Closing a PR means that it no longer needs to be merged into upstream. As a contributor, you would only do this if you are giving up on your effort. More often a PR is closed by the maintainer either when they merge the PR into master or if they decide the PR should never be merged into master (i.e., the PR is no longer relevant, the PR is outside the scope of the project, the PR has been abandoned, etc.).
Assumptions
- You are the maintainer.
- You are signed into GitHub.
Instructions
- Navigate to the PR that needs reviewing on GitHub.

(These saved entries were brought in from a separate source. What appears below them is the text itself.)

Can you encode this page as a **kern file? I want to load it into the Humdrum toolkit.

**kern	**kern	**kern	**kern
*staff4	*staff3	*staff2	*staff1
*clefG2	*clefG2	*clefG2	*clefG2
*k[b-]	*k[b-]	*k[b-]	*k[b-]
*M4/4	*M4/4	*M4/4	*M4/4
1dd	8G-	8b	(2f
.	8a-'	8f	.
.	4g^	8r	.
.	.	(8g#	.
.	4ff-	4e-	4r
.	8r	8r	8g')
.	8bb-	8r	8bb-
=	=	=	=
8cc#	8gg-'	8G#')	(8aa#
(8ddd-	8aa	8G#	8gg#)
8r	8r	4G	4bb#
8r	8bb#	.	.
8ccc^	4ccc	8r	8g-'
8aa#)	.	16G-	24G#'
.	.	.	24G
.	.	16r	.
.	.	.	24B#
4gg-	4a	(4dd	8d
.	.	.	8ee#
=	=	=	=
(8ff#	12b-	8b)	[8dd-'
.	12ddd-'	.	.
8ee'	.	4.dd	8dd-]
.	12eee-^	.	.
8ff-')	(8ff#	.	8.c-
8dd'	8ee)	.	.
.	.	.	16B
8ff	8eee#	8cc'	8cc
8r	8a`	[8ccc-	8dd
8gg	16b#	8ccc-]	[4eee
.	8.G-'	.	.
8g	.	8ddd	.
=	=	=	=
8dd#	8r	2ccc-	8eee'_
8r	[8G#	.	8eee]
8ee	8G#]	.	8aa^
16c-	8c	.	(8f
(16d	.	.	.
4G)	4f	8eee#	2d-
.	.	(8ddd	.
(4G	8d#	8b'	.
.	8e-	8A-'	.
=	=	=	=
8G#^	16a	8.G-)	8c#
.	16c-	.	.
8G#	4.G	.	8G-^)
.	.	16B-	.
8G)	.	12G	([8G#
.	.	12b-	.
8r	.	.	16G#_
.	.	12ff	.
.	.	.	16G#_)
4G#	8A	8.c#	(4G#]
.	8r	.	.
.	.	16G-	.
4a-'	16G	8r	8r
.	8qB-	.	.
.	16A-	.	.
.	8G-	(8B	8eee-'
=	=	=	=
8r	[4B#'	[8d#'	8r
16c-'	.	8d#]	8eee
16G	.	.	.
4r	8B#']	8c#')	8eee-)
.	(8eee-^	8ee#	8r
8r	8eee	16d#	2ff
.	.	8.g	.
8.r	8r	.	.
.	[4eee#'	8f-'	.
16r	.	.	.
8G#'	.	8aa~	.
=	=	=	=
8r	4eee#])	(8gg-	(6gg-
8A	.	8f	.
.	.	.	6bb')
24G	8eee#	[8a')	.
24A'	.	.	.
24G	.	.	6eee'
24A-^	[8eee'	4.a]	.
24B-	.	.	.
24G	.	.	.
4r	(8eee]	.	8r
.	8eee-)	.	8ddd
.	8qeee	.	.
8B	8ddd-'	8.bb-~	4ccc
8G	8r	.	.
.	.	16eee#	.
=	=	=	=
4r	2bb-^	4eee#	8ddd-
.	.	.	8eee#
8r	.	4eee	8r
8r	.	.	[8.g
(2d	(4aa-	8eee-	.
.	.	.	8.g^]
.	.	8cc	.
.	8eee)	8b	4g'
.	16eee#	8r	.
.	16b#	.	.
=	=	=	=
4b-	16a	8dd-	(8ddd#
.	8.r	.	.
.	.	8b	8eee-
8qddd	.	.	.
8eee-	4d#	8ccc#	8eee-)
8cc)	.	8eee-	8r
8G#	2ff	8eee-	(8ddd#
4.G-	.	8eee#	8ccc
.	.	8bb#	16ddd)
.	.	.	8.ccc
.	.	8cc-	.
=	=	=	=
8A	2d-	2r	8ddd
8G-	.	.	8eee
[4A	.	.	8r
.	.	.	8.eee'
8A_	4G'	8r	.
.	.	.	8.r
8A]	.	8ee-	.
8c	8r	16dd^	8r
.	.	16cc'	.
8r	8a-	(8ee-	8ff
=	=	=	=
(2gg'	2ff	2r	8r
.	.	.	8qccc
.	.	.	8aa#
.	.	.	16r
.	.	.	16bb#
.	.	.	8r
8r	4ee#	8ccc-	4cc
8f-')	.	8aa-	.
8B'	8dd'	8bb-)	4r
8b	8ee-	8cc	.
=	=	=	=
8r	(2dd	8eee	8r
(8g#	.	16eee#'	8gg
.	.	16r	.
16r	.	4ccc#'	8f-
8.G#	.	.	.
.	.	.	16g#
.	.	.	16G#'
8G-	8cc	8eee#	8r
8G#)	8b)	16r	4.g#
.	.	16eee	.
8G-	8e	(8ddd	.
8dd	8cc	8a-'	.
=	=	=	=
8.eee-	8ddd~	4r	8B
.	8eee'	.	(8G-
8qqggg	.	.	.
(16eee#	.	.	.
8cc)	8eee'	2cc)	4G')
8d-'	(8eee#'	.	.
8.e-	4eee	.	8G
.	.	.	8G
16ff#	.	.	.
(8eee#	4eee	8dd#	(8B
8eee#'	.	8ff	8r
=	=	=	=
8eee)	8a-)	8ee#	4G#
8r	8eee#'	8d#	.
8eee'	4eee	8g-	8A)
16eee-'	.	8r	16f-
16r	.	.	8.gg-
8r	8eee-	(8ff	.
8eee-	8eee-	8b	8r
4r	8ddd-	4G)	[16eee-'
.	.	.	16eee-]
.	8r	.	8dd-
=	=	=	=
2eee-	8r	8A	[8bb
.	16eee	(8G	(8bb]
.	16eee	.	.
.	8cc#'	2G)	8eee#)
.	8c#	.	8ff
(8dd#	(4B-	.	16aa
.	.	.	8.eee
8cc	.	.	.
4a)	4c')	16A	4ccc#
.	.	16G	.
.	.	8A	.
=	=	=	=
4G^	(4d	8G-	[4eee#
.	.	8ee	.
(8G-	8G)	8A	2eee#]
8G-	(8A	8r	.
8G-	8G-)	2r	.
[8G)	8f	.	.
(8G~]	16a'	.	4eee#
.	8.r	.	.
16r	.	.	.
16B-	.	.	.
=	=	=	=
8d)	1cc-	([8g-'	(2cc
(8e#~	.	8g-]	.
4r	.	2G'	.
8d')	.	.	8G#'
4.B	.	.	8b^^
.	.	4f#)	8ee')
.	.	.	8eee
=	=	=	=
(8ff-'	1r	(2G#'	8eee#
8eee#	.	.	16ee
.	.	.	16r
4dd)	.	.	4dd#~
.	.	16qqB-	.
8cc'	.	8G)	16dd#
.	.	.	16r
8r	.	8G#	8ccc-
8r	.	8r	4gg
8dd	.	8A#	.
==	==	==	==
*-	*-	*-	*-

- Review the changes and make sure they are up to the project's standards. Many projects have style guidelines and acceptance criteria such as "must pass all tests" and "contributions must include unit tests". The maintainer often must merge the contributor's feature branch into master in a local clone and confirm that it works as expected. As this activity is about training contributors, we will not go into the details about how to be a maintainer here.
- After reviewing the PR, do one of the following (refer to the instructions in the activity for which you should pick)
- Reject the PR by closing it and leaving a message of why you are closing it.
- Accept the PR by merging it into master: choose "squash and merge" strategy for now and click Merge pull request and then Confirm.
- Request modifications to the PR if it needs work by leaving a message in the PR indicating what needs to be done.
Assumptions
- You are the contributor.
- You have received an automated email notifying you of the maintainer's decision.
Instructions
- If the maintainer merged your PR into the master branch in the team repository, go to Clean up.
- If the maintainer closed the PR without merging (maybe because it's obsolete, or not a feature the maintainer wants, etc.), go to Clean up.
- If the maintainer asked for adjustments to your work, return to Work on the issue and make the requested changes.
Assumptions
- You are the contributor.
- You have a terminal opened in the root of your local clone.
Instructions
- Checkout the master branch, update master with changes from upstream, and push those changes to your fork. This synchronizes master across your team's repository, your fork, and your clone.
git checkout master git pull upstream master git push origin master
- Delete the feature branch from your local repository.
Note: if the last statement complains that the branch has not been merged, you may be trying to delete the wrong branch or the maintainer may have used a "merge" strategy that was not a merge at all. So first, check that you have the correct branch and that your pull-request for that branch has actually been merged. If so, and you are really, really, REALLY sure, then force the delete with a capital "D":
git branch -d FEATURE_BRANCH
git branch -D FEATURE_BRANCH
. - Delete the feature branch from your fork.
git push -d origin FEATURE_BRANCH
Congratulations, having cleaned up your repositories you have completed this workflow!